Check every line below for the word "status" and copy the ones that have it.

[Data records]
----------

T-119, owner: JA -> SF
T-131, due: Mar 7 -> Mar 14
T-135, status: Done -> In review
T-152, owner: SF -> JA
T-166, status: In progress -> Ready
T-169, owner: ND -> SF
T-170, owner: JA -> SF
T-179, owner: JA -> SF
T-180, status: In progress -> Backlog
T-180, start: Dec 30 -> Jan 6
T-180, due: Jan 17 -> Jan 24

----------

### SOLUTION
T-135, status: Done -> In review
T-166, status: In progress -> Ready
T-180, status: In progress -> Backlog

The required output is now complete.